El chico que llevó un arma a la escuela se salvó por poco de ser imputado y la Justicia investiga a su padrastro
El caso que conmocionó a la comunidad tucumana, cuando un adolescente ingresó a la Escuela Congreso de San Miguel de Tucumán con un revólver calibre .38 y efectuó un disparo dentro del aula, no derivó en imputaciones penales contra el menor ni contra el adulto con el que convivía. La Justicia confirmó que el arma estaba legalmente registrada a nombre de su padrastro y ahora concentra la pesquisa en establecer cómo el menor accedió al arma y si existió alguna responsabilidad en su custodia.
El episodio fue denunciado por las autoridades del establecimiento educativo. Tras la intervención policial, el menor fue demorado y el arma quedó secuestrada. Por disposición del fiscal Mariano Fernández, el adolescente fue trasladado al Centro de Admisión y Derivación (CAD), donde profesionales elaboraron un informe sobre su situación personal.

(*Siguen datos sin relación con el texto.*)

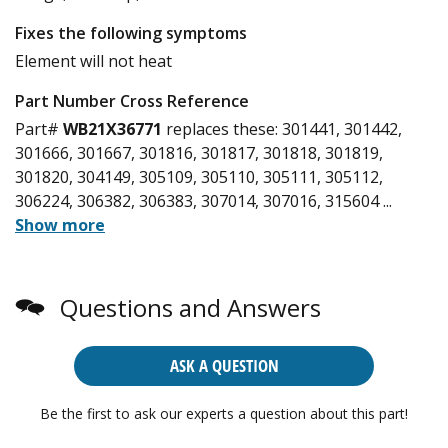
Fixes the following symptoms
Element will not heat
Part Number Cross Reference
Part#
WB21X36771
replaces these:
301441, 301442,
301666, 301667, 301816, 301817, 301818, 301819,
301820, 304149, 305109, 305110, 305111, 305112,
306224, 306382, 306383, 307014, 307016, 315604
...
Show more
Questions and Answers
ASK A QUESTION
Be the first to ask our experts a question about this part!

Horas más tarde, fue restituido al cuidado de su madre.
Un segundo arma en investigación
Durante la investigación, el Ministerio Público Fiscal incorporó un nuevo elemento de análisis: el estudiante había sido filmado en una ocasión anterior manipulando una pistola calibre 9 milímetros, distinta del revólver incautado en la escuela. Ante esa circunstancia, se ordenó profundizar las diligencias para determinar el origen y el paradero de esa segunda arma. Los investigadores señalaron que todavía no fue localizada, por lo que aún no pudieron establecer si se trata de un arma de fuego auténtica o de una réplica.

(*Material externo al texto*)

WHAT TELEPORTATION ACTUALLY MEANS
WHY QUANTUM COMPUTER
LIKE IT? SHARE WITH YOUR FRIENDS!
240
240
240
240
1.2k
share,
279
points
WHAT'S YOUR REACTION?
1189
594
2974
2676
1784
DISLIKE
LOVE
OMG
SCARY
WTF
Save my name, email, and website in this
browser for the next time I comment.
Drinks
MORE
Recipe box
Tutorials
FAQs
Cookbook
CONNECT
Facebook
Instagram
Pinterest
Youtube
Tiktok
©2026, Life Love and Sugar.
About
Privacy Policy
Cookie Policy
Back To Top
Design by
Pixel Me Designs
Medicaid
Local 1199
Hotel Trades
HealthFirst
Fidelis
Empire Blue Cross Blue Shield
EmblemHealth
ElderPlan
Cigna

Disparo accidental y la responsabilidad del padrastro
Fuentes judiciales indicaron que el revólver utilizado en el hecho pertenece al padrastro del adolescente, un camionero que al momento del incidente se encontraba fuera de la provincia. A través de familiares, el hombre presentó la documentación que acredita que es el legítimo tenedor del arma. Las primeras declaraciones reunidas durante la pesquisa permitieron reconstruir que el disparo se habría producido de manera accidental, cuando el adolescente manipulaba el revólver en un contexto de broma.
El nuevo Régimen Penal Juvenil
El caso quedó atravesado por un cambio normativo inminente. El adolescente evitó ser alcanzado por el nuevo Régimen Penal Juvenil, cuya entrada en vigencia está prevista para el próximo 5 de septiembre. De haber ocurrido el episodio después de esa fecha, su situación procesal habría sido distinta y podría haber dado lugar a una acusación formal, además de eventuales medidas reparatorias por las consecuencias generadas dentro de la comunidad educativa.
Nota final:
El adolescente que llevó un arma a la escuela en Tucumán no fue imputado, pero su caso abrió una caja de preguntas que la Justicia aún no terminó de responder. ¿Cómo accedió al revólver? ¿Quién fue el responsable de custodiar el arma? ¿Qué pasó con la segunda pistola que aparece en un video? Mientras la investigación avanza sobre el padrastro y su responsabilidad en la guarda del arma, el episodio dejó en evidencia la vulnerabilidad de los entornos familiares y escolares. Y, con el nuevo Régimen Penal Juvenil a punto de entrar en vigencia, el caso se convierte en un anticipo de lo que podría ser una política más dura con los adolescentes que cometen delitos. La pregunta que queda flotando es si la ley, por sí sola, puede prevenir la violencia o si, como en este caso, llega siempre después del disparo.